* [EXERCISE BRIEF]: Gather every line of the records that contains the string "AGRICOLES", matching case exactly.

Start of AVAILABLE DATA

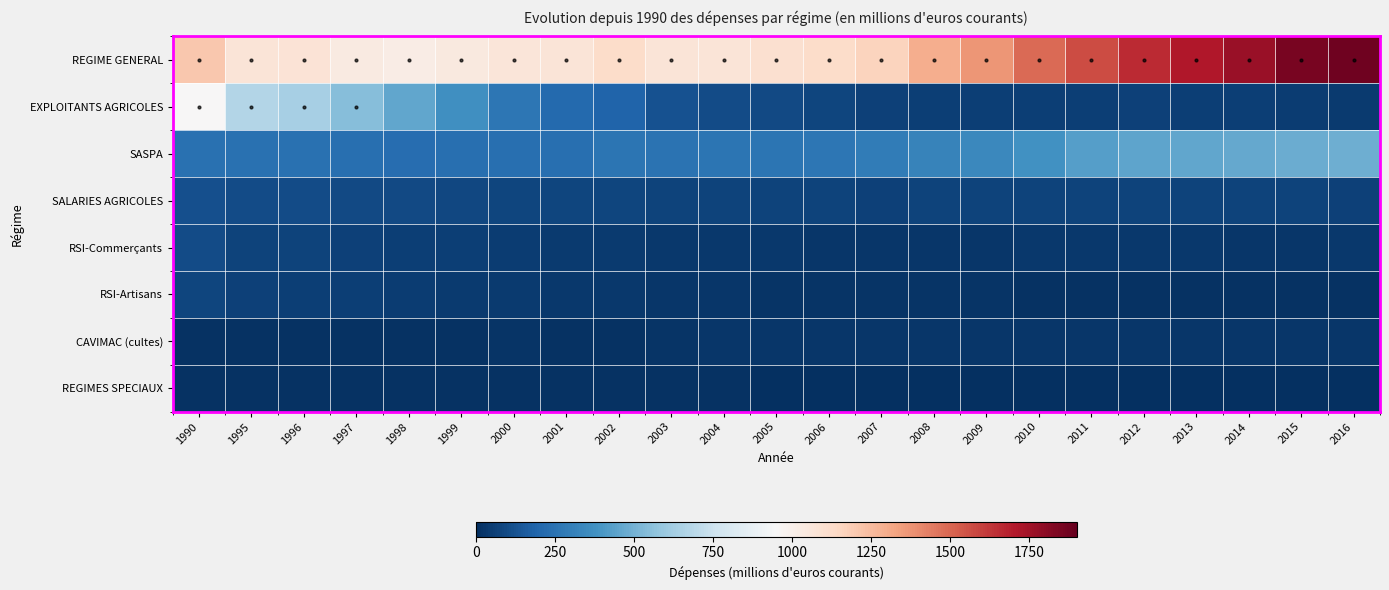

Reading left to right, extract all data points from this chart.

REGIME GENERAL: 1990=1205.1	1995=1072.2	1996=1080.4	1997=1035.4	1998=1021.3	1999=1046.1	2000=1063.9	2001=1070.3	2002=1122.0	2003=1070.2	2004=1071.4	2005=1102.9	2006=1123.2	2007=1162.2	2008=1292.4	2009=1365.8	2010=1488.3	2011=1573.1	2012=1656.3	2013=1708.6	2014=1772.5	2015=1849.7	2016=1871.5
EXPLOITANTS AGRICOLES: 1990=952.0	1995=671.6	1996=635.7	1997=543.3	1998=453.7	1999=365.7	2000=262.2	2001=211.8	2002=190.2	2003=119.2	2004=97.3	2005=89.1	2006=77.7	2007=64.0	2008=55.6	2009=56.9	2010=57.0	2011=52.1	2012=61.2	2013=55.9	2014=52.7	2015=50.3	2016=40.7
SASPA: 1990=243.6	1995=237.5	1996=238.6	1997=232.2	1998=225.9	1999=236.8	2000=231.6	2001=237.0	2002=254.5	2003=251.3	2004=255.9	2005=259.6	2006=266.2	2007=282.4	2008=313.3	2009=340.8	2010=377.1	2011=423.9	2012=445.8	2013=459.3	2014=464.4	2015=475.1	2016=486.1
SALARIES AGRICOLES: 1990=117.7	1995=97.0	1996=100.0	1997=94.5	1998=90.1	1999=86.4	2000=80.6	2001=80.0	2002=80.8	2003=74.0	2004=71.0	2005=68.6	2006=67.2	2007=65.9	2008=69.9	2009=68.4	2010=70.2	2011=71.1	2012=72.2	2013=70.8	2014=68.7	2015=67.7	2016=65.3
RSI-Commerçants: 1990=97.1	1995=71.7	1996=68.4	1997=62.4	1998=57.3	1999=53.8	2000=45.0	2001=43.0	2002=43.7	2003=35.5	2004=33.1	2005=31.2	2006=29.2	2007=28.3	2008=27.8	2009=28.0	2010=30.0	2011=29.7	2012=30.5	2013=30.2	2014=27.2	2015=27.7	2016=33.4
RSI-Artisans: 1990=77.9	1995=59.5	1996=57.0	1997=52.3	1998=44.7	1999=37.4	2000=37.7	2001=34.9	2002=34.5	2003=26.9	2004=23.7	2005=21.2	2006=20.2	2007=17.4	2008=15.8	2009=15.2	2010=14.1	2011=13.1	2012=13.0	2013=12.0	2014=9.9	2015=9.2	2016=8.2
CAVIMAC (cultes): 1990=12.5	1995=13.9	1996=14.3	1997=14.3	1998=13.0	1999=14.8	2000=14.9	2001=14.7	2002=14.5	2003=15.1	2004=24.5	2005=27.6	2006=27.7	2007=27.1	2008=28.4	2009=28.2	2010=29.1	2011=29.2	2012=29.5	2013=28.3	2014=26.6	2015=24.6	2016=23.0
REGIMES SPECIAUX: 1990=9.3	1995=9.9	1996=9.9	1997=10.1	1998=8.7	1999=8.5	2000=9.2	2001=8.7	2002=8.6	2003=8.1	2004=7.5	2005=6.9	2006=6.7	2007=6.2	2008=6.7	2009=6.2	2010=6.1	2011=6.4	2012=6.6	2013=6.4	2014=6.5	2015=6.2	2016=5.8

End of AVAILABLE DATA

* [SOLUTION TO THIS TASK]:
EXPLOITANTS AGRICOLES: 1990=952.0	1995=671.6	1996=635.7	1997=543.3	1998=453.7	1999=365.7	2000=262.2	2001=211.8	2002=190.2	2003=119.2	2004=97.3	2005=89.1	2006=77.7	2007=64.0	2008=55.6	2009=56.9	2010=57.0	2011=52.1	2012=61.2	2013=55.9	2014=52.7	2015=50.3	2016=40.7
SALARIES AGRICOLES: 1990=117.7	1995=97.0	1996=100.0	1997=94.5	1998=90.1	1999=86.4	2000=80.6	2001=80.0	2002=80.8	2003=74.0	2004=71.0	2005=68.6	2006=67.2	2007=65.9	2008=69.9	2009=68.4	2010=70.2	2011=71.1	2012=72.2	2013=70.8	2014=68.7	2015=67.7	2016=65.3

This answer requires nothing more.